Lorsque la police s'est présentée pour la première fois à la porte de Margaret Caldwell en avril 2005 et lui a annoncé que sa fille, Emma, avait disparu, elle avait le souffle coupé. Pendant les cinq semaines suivantes, Margaret et son mari William vécurent dans une sorte de purgatoire terrible. « Nous avons passé des heures et des heures chaque jour à la chercher. Parfois, on croyait l'apercevoir au loin, mais c'était quelqu'un d'autre. Nous ne savions pas quoi faire d’autre.
Ces semaines ne sont rien en comparaison de ce que les Caldwell seront plus tard contraints d’endurer. Le corps d'Emma a été retrouvé le 8 mai à Limefield Woods, à 44 miles de Glasgow, où elle vivait. Elle était nue et avait été étranglée. Malgré les premières preuves liant sa mort à un homme en particulier, il faudra 19 ans pour le condamner. Dix-neuf ans, une enquête policière ratée et la ténacité d'une mère avec une armée de femmes derrière elle, toutes prêtes à parler pour Emma, pour elles-mêmes, pour les nombreuses filles qui avaient souffert aux mains de son assassin.
Iain Packer a été reconnu coupable cette semaine du meurtre de sa fille et d'agression sexuelle sur 22 femmes. Mais Margaret n'aurait jamais dû avoir à endurer deux décennies de purgatoire, pendant que Packer se cachait à la vue de tous, libre d'attaquer encore et encore, tandis que les forces de police qui auraient dû l'attraper brouillent leurs propres traces. Il n’avait pas fui le pays ni entré dans la clandestinité ; il menait sa vie sous le nez de la police.

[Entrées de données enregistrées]

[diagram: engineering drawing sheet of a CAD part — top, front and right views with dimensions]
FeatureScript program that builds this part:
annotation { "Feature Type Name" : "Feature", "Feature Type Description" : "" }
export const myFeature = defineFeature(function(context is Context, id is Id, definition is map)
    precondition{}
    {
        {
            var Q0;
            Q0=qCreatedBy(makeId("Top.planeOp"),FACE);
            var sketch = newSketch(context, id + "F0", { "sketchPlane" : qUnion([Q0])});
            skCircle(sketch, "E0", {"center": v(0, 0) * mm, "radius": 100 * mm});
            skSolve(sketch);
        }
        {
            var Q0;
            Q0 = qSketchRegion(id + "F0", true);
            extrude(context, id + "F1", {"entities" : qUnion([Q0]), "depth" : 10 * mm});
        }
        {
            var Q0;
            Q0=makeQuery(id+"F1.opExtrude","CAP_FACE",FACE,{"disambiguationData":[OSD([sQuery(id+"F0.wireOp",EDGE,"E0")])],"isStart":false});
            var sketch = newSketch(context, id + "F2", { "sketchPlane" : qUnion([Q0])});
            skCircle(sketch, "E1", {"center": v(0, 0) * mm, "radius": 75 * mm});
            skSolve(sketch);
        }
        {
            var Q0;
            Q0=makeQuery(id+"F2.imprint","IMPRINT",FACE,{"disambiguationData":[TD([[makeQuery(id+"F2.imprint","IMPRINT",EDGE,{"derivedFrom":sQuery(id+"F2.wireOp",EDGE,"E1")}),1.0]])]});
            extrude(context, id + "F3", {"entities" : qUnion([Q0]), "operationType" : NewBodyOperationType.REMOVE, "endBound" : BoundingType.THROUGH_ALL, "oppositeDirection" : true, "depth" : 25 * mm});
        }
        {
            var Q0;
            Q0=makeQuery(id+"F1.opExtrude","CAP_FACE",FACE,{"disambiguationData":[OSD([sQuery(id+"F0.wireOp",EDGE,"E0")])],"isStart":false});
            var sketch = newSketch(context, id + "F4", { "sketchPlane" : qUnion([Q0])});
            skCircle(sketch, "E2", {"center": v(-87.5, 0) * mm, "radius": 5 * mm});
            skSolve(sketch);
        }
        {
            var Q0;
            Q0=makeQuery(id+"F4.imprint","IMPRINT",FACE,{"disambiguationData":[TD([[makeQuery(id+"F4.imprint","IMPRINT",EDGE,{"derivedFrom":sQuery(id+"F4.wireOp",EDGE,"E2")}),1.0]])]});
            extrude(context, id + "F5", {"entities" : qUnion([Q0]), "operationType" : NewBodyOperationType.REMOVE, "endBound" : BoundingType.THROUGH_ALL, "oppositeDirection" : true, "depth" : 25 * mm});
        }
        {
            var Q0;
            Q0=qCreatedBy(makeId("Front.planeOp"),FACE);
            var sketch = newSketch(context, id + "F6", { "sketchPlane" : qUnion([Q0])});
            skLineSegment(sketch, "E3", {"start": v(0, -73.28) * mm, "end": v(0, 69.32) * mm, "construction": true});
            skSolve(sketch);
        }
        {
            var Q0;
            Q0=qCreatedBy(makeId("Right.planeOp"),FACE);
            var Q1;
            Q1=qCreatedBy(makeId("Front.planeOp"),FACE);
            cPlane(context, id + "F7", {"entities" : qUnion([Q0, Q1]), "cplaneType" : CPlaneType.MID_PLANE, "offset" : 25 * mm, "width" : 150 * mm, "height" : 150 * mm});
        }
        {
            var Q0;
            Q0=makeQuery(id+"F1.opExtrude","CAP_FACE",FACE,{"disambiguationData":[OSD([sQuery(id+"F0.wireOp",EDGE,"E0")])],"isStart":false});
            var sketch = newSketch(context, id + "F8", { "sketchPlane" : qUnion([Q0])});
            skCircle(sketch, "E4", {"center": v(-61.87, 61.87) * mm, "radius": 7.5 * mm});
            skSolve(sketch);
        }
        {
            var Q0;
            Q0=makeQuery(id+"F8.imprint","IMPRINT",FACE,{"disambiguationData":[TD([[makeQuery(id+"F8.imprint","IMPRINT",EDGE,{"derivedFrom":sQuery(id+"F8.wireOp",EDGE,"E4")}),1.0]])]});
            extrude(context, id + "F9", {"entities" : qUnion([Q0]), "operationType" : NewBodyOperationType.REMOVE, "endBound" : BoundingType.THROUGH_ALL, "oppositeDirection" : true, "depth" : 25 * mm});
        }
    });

> TRAVAIL DEMANDÉ
1/ Selon l'extrait étudié, Packer « se cachait à la vue de tous ». Expliquez en une à trois phrases ce qui justifie cette expression d'après l'extrait.
2/ Répondez brièvement aux questions suivantes à partir de l'extrait étudié.
(a) Pendant combien de semaines Margaret et William Caldwell ont-ils vécu dans l'attente avant la découverte du corps ?
(b) Où le corps d'Emma a-t-il été retrouvé ?
(c) De quels crimes Iain Packer a-t-il été reconnu coupable ?

> CORRIGÉ DÉTAILLÉ
1/ Packer ne s'était pas vraiment caché : il n'avait ni fui le pays ni plongé dans la clandestinité. Il menait sa vie sous le nez de la police.

2/
(a) Pendant cinq semaines.
(b) À Limefield Woods, à 44 miles de Glasgow.
(c) Du meurtre d'Emma et d'agression sexuelle sur 22 femmes.